Coatue Management is looking to lift returns for clients in a growth equity fund that invested at the peak of the market by raising money for new, cheaper deals as the tide has turned.
(Bloomberg) — Coatue Management is looking to lift returns for clients in a growth equity fund that invested at the peak of the market by raising money for new, cheaper deals as the tide has turned.
The firm is offering those in its $7.6 billion Growth Fund 5 a chance to invest in a companion vehicle that seeks to snap up stakes in late-stage startups at better prices and terms. In exchange they will receive various fee breaks, Coatue told investors in a letter seen by Bloomberg.
A spokeswoman for the firm declined to comment.
Coatue’s move addresses one of the most challenging conundrums venture and growth equity investors have faced in years. A horde of these firms, drawn to the promise of fast-growing startups, poured money into splashy technology darlings and bid up their valuations, only to get burned in last year’s tech swoon.
Many of their investors are being cautious about parting with cash just when bargains are appearing. Coatue, which slowed its private bets last year and shifted equity wagers to cash, is now preparing to dive back in.
The majority of investments in the new pool, Growth Fund 5-B, will focus on companies the firm hasn’t previously backed, according to people familiar with the matter. Still, some will be top-ups of existing stakes made by negotiating deals with sellers needing cash.
Launched two years ago, Growth Fund 5 invested in about 100 companies, many of them at steep valuations, according to the letter. In late 2021, it significantly limited new bets. The fund is still sitting on about $1 billion of dry powder and will deploy that cash alongside Fund 5-B’s deals, the people said.
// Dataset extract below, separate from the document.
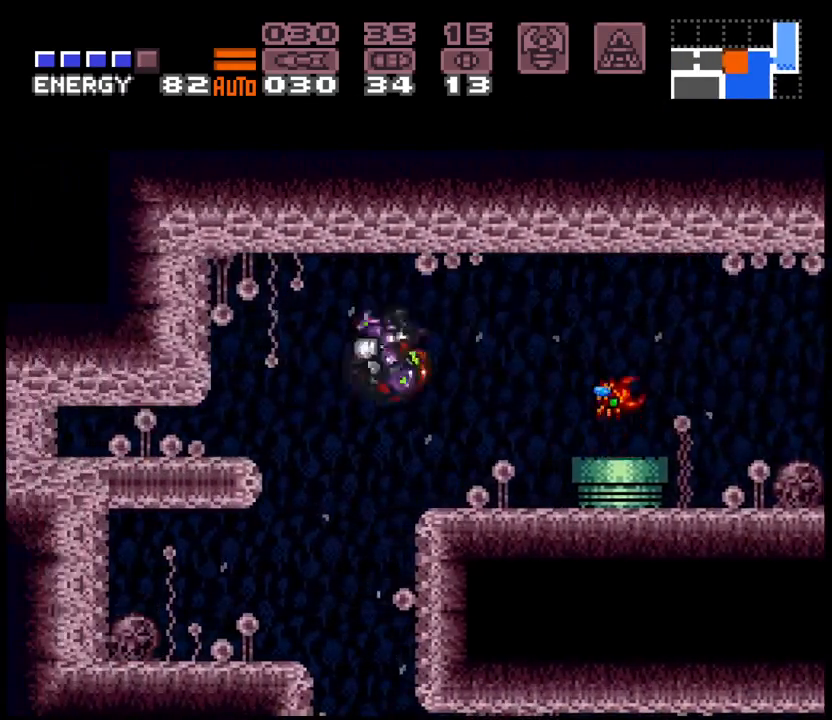
{"buttons": ["A", "DPAD_RIGHT"], "events": []}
“The most difficult market environments can often yield the greatest opportunity for returns,” Coatue founder and Tiger cub Philippe Laffont wrote in the letter, adding he would make “a significant contribution” to the fund.
Coatue is prioritizing clients already in the past fund, waiving their management fees and giving them discounted carried interest — or a larger share of profits after returns.
Read more: Coatue Ramps Up Stock Wagers After Months of Holding Its Cash
Laffont called the current environment — with plunging valuations in private growth companies and fewer unicorns going public — a “pivot point” comparable to the 2008 financial crisis, Covid selloff and the dot-com bust, which led to some of Coatue’s strongest gains.
The firm now sees potential for “very meaningful returns.” Artificial intelligence, in particular, is “hands down the most exciting trend I have seen in my investment career,” Laffont wrote.
Coatue pointed to a recent wager in enterprise software company OneTrust as a “blueprint” of what’s ahead. As an existing investor, the firm privately negotiated a deal to increase its stake and take a board seat. It expects to do more such arrangements that involve greater engagement with founders, bigger investments, more ownership and governance and lower entry prices, the letter said.
“We foresee more of these types of insider-led transactions with so many companies fighting for survival and/or seeking to restructure and evolve,” the letter said.
Coatue’s Growth Funds 1 through 5 returned a net internal rate of return of 18% and three times its invested capital through March.